▶ **TEXT**:
★ ★ ★ ★ ★

On the internet, no one knows you’re a bot….

 

This is what a graph of 8,000 fake Twitter accounts looks like

I will go so far as to say that this is a pervasive problem.  Not the idea of anonymity, but rather this type of abuse of anonymity.   Twitter is the most obvious place to find these kinds of networks of imaginary followers, but it’s far from the only place.  Automated systems can (and have) been built to boost ratings for You Tube videos, dog-pile comment sections, adjust app rankings, you name it, on the internet, there seems to be a bot for it.

The thing is, nobody *really* wants to look closely at those numbers.  Anyone with a million followers on Twitter is not going to be interested in figuring out what percent of those are real and what percent are bots.  The paycheck is in the aggregate, in being able to sell to advertisers or throw your weight around.  So it behooves those bots to follow your lead.  The people who run those networks of bots need them to be valuable enough to not be run off, so they re-tweet, they signal boost, the amplify the signal of whomever they follow.

They don’t think, they don’t have morals, they don’t care, they just copy.  In doing so, they can give a megaphone to a great cause or a sh*tty one.  They can run people entirely off the internet forever, or draw eyeballs to a situation that needs to be discovered.

But in order to determine just how much of that signal-bump is real, you have to dig into it.  Data-mining is the only way to try to figure out where the real influencers are versus the ones that are just digital myna-birds.

The Trolls are in the Uncanny Valley

It’s popping up more and more in the common parlance, this idea of the “uncanny valley”.  Right now you think of it as a point where a person/living creature looks real, but something about it gives you the creeps, there is a bit missing that tells you that whatever it is isn’t alive.

I’ve started running across this more and more IRL, not so much in robot-analogues, but in RSS feeds and robo-calls.  You know when you get the recorded message from your credit card company and it *sounds* like a real person, but after a few responses you get shuttled to a real human and you can suddenly tell the difference?  You get it in online chat assistance as well, some of the companies seem to have a low-rent “Alice” style AI asking you questions so you can get directed to the proper individual/department.

★ ★ ★ ★ ★

▶ **INPUT DATA**:
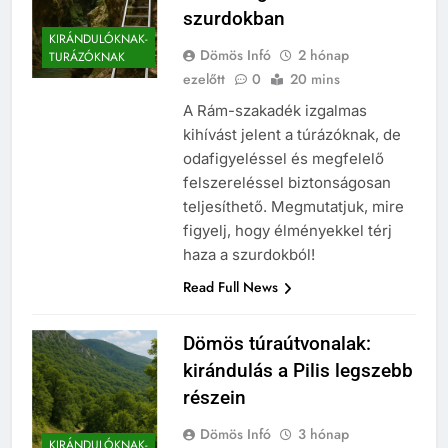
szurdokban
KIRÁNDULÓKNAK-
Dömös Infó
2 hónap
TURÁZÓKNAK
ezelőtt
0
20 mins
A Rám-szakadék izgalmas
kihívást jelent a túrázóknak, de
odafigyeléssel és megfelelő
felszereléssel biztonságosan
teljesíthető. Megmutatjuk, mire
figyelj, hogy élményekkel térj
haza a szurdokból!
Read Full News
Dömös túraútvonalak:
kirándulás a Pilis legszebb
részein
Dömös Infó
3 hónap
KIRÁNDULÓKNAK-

★ ★ ★ ★ ★

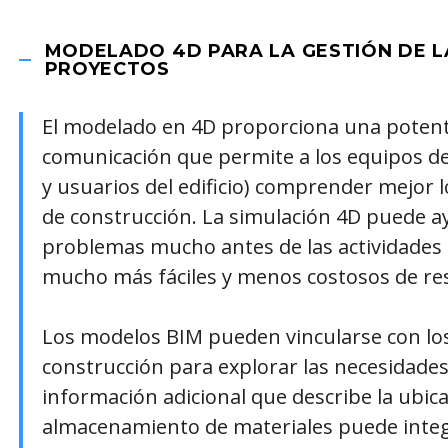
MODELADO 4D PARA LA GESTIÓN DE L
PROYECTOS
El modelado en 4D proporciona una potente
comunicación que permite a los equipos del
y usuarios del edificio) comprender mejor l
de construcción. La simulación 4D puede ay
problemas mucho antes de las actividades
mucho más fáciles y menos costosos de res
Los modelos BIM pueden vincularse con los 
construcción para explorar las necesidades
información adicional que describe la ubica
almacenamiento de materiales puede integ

★ ★ ★ ★ ★

▶ **COMPLETE THE FOLLOWING**:
[a] In the text about online bots, rewrite the paragraph that begins "The thing is, nobody *really* wants" more briefly, keeping its main facts.
[b] The paragraph of the bots text that begins "I will go so far as to say" names things automated systems have been built to do besides faking Twitter followers. List all of them.
[c] Resume the text about online bots, starting right after its last sentence.

▶ **ANSWERS PROVIDED**:
[a] People with huge follower counts don't want to check how many of their followers are real, because the money and influence come from the total number. To avoid being removed, the bots have to stay useful, so their operators have them retweet and boost whoever they follow.

[b]
- Boost ratings for YouTube videos
- Dog-pile comment sections
- Adjust app rankings

[c]
And now, recently, I’ve started to run across this in blogs.  I have a couple that I follow on a semi-regular basis.  They deliver a copy of the new blogpost directly to my email whenever it goes up.  Which should be great right?  I never miss a post.

But having it come to your email causes a bit of a disconnect, especially if you are following someone fairly colloquial, who addresses their blogs directly to the members of the audience.  When it shows up in your email, it feels like she/he is speaking directly to YOU, rather than posting to the internet.  It feels…  It feels a bit creepy.  Especially when you pop over to the blog site itself and realize that, whatever response you might have posted, it’s going to be one in several hundred at best.  So that whatever response you might have had, you’re still just a fan with no actual connection to the poster.

I do wonder if this might be where some of the rabid fan hate comes from, this kind of text-based uncanny valley.  With increasingly rare exception, blogs are a monologue.  They are a writer speaking to the void.  Sure, you have some bloggers who make contact in the comments, but not terribly often.  So when you have a fan who feels they have made a one-on one connection, but when they attempt to interact through the comments system, or by tweeting, or FBing or instagramming, or whatever the point of contact is, they get lost in the noise.  They fall into that uncanny valley and so they LASH OUT.  What they felt, because of the medium and the delivery, was a dialog, has turned out to be just writing on a wall.